Düsseldorf/Hannover. Wegen Lücken in der Unterrichtsversorgung an Grundschulen in Nordrhein-Westfalen und Niedersachsen lassen sich die Landesregierungen immer neue Notlösungen einfallen, um den Personalmangel auszugleichen.
In Niedersachsen beginnen einige Gymnasiallehrer aufgrund von Abordnungen das neue Schuljahr an Grundschulen. Auch in NRW arbeiten die Bezirksregierungen mit Zwangsversetzungen. Zudem kommen immer mehr Quereinsteiger zum Einsatz und ein Erlass der abgewählten rot-grünen Landesregierung ermöglicht Gymnasiallehrern Bewerbungen für Stellen an Grundschulen. Die Gewerkschaften befürchten, dass sich die Notlösungen zu Dauerlösungen entwickeln, und fordern eine Ausweitung der Studienkapazitäten, um die Ursache des Lehrermangels zu beheben.
Trotz Lehrermangels an vielen Schulen in Niedersachsen sind zum heutigen Beginn des Schuljahres bei der Agentur für Arbeit noch 1.700 Pädagogen als arbeitssuchend oder arbeitslos gemeldet. Das niedersächsische Kultusministerium geht davon aus, dass das damit zu tun habe, dass einige Lehrer sich bewusst nicht bewerben, etwa um auf eine später freiwerdende Stelle an ihrer Wunschschule zu warten, erklärt Kultusministerin Frauke Heiligenstadt (SPD).
Wenige Tage vor dem heutigen Beginn des neuen Schuljahres in Niedersachsen haben Gymnasiallehrer per E-Mail von ihrer befristeten Versetzung erfahren, erklärt der Landesvorsitzende des Philologenverbandes, Horst Audritz. Ein Sprecher des Kultusministeriums bestätigt die Abordnungen: „Eine auskömmliche Unterrichtsversorgung und die Sicherung des Pflichtunterrichts haben für die Landesregierung höchste Priorität." Die Grundschule habe hierbei Vorrang, weil es einen Anspruch auf eine verlässliche Betreuung bis 13 Uhr gebe.
Auch in NRW in den Regierungsbezirken Münster, Düsseldorf und Köln wurden in diesem Jahr Gymnasiallehrer an Grundschulen zwangsversetzt. In OWL war das bislang nach Angaben der Bezirksregierung Detmold nicht der Fall. Die Personalausstattungsquote an Grundschulen im Bezirk liegt laut Sprecher Andreas Moseke bei 105 Prozent. Ausstattungsquoten von über 100 Prozent auf dem Papier belegen jedoch nicht, dass Schulen ausreichend mit Lehrkräften versorgt sind, heißt es vom Verband Bildung und Erziehung (VBE). „Schulen sind trotz dieser Werte häufig unterbesetzt, zum Beispiel aufgrund von Ausfällen", erklärt VBE-Vorsitzender Udo Beckamnn.
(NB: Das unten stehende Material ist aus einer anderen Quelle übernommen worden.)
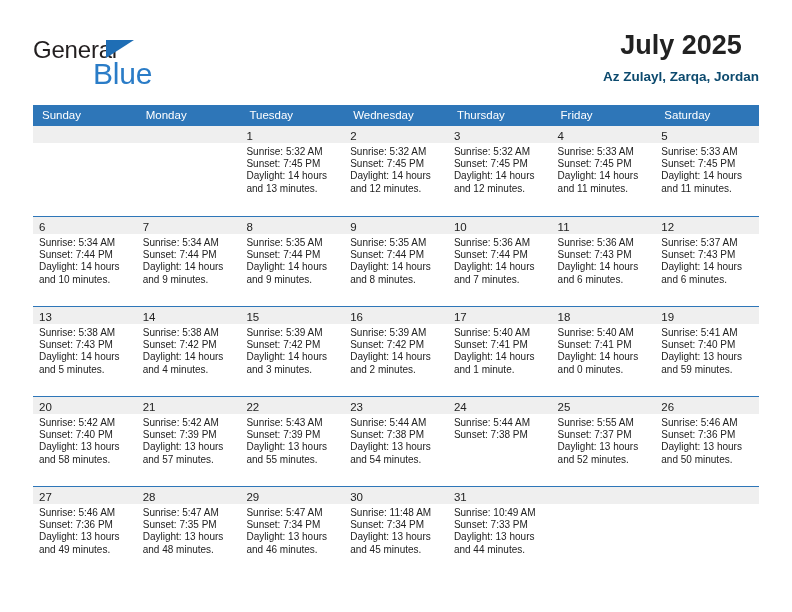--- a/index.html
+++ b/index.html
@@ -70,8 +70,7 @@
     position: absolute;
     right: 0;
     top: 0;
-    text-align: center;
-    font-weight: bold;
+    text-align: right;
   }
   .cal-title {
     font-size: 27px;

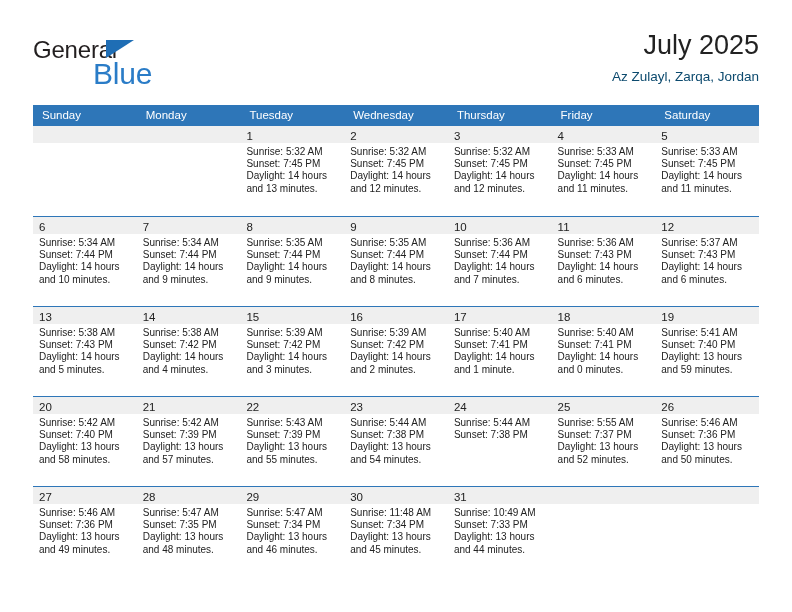--- a/index.html
+++ b/index.html
@@ -82,7 +82,7 @@
     margin-top: 6px;
     font-size: 13.5px;
     line-height: 18px;
-    color: #0c4a6e;
+    color: #a21caf;
     white-space: nowrap;
   }
 

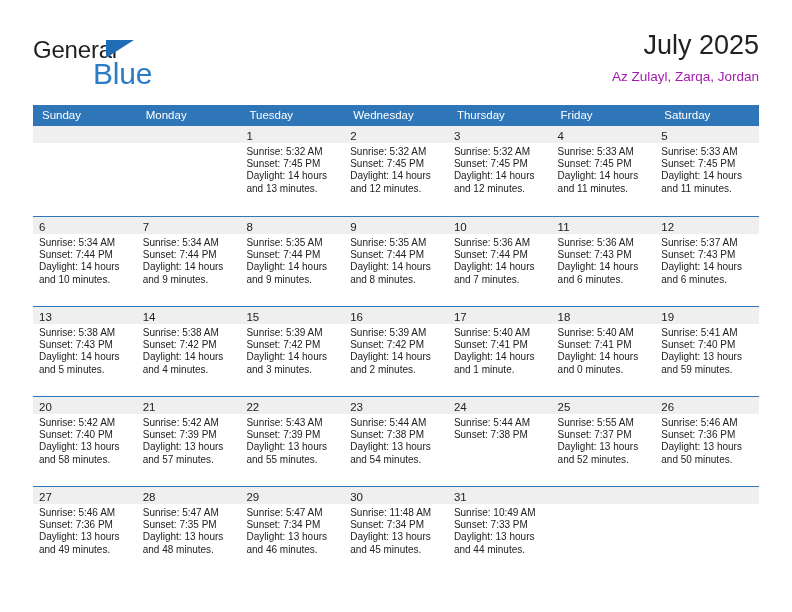--- a/index.html
+++ b/index.html
@@ -439,7 +439,7 @@
           <div class="day">
             <div class="day-number-band"><span class="day-number">31</span></div>
             <div class="day-info">
-              <div>Sunrise: 10:49 AM</div>
+              <div>Sunrise: 5:49 AM</div>
               <div>Sunset: 7:33 PM</div>
               <div class="daylight">Daylight: 13 hours and 44 minutes.</div>
             </div>

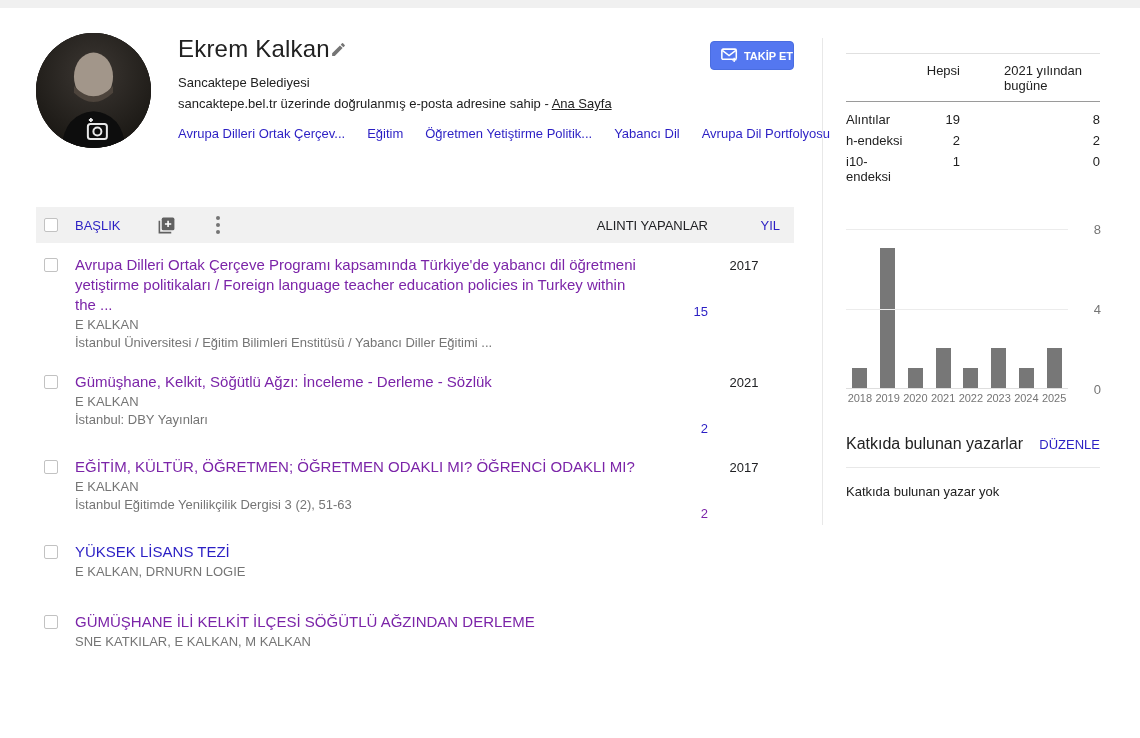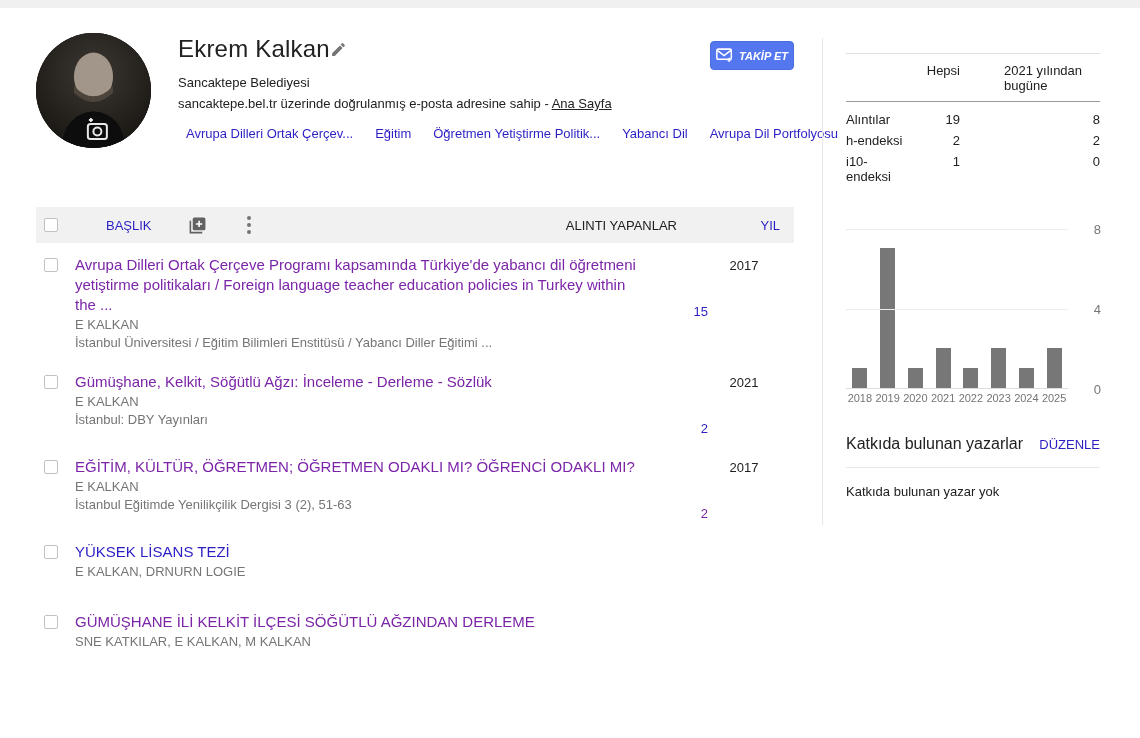--- a/index.html
+++ b/index.html
@@ -30,7 +30,7 @@
   .follow-btn{position:absolute; right:0; top:8px; width:84px; height:29px;
     background:var(--btn); color:#fff; border:1px solid #4a6de0; border-radius:4px;
     font-size:11px; font-weight:bold; font-family:"Liberation Sans",sans-serif;
-    display:flex; align-items:center; justify-content:center; gap:6px; cursor:pointer;font-style:italic;}
+    display:flex; align-items:center; justify-content:flex-end; gap:6px; cursor:pointer;}
 
   
   .tbl-header{margin-top:22px; height:36px; background:#f1f1f1; display:flex;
Zwangsversetzungen bewerten der VBE und auch die Gewerkschaft Erziehung und Wissenschaft (GEW) als problematisch. „Abordnungen sorgen bei allen Beteiligten für viel Stress und Unruhe", sagt Beckmann. „Zwangsversetzungen sollten das letzte Mittel der Wahl sein, um Notsituationen zu überbrücken, weil diese Maßnahmen das Problem des Personalmangels nicht lösen, sondern nur von Schule zu Schule verschoben werden", erklärt die stellvertretende Vorsitzende der GEW in NRW, Maike Finnern.
„Auch der Erlass der abgewählten Landesregierung, der Bewerbungen von Gymnasiallehrern an Grundschulen ermöglicht, wird das Problem Lehrermangel nicht lösen." Finnern moniert zudem, dass Gymnasiallehrer nicht für die Pädagogik in der Grundschule ausgebildet wurden. „Das gilt auch für Quereinsteiger, die in NRW bereits nach dreitägiger Schulung vor einer Klasse stehen und dann berufsbegleitend ausgebildet werden. Das ersetzt jedoch weder Studium noch Referendariat", ergänzt Beckmann.
Deshalb fordern der VBE und die GEW ein Maßnahmenbündel, das das Problem des strukturell bedingten Personalmangels löst. „Die Studienkapazitäten müssen erhöht werden und alle Länder sollten für die Schulform Grundschule ausbilden", fordert Beckmann. „Zudem sollte die Bezahlung von Grundschullehrern angepasst werden und mehr für den Lehrberuf, insbesondere der Grundschullehrer, geworben werden", ergänzt Finnern.
Das NRW-Schulministerium kündigt auf Anfrage eine Werbekampagne für den Lehrerberuf an. „Kurzfristig setzen wir auch auf den Seiteneinstieg", erklärt ein Sprecher.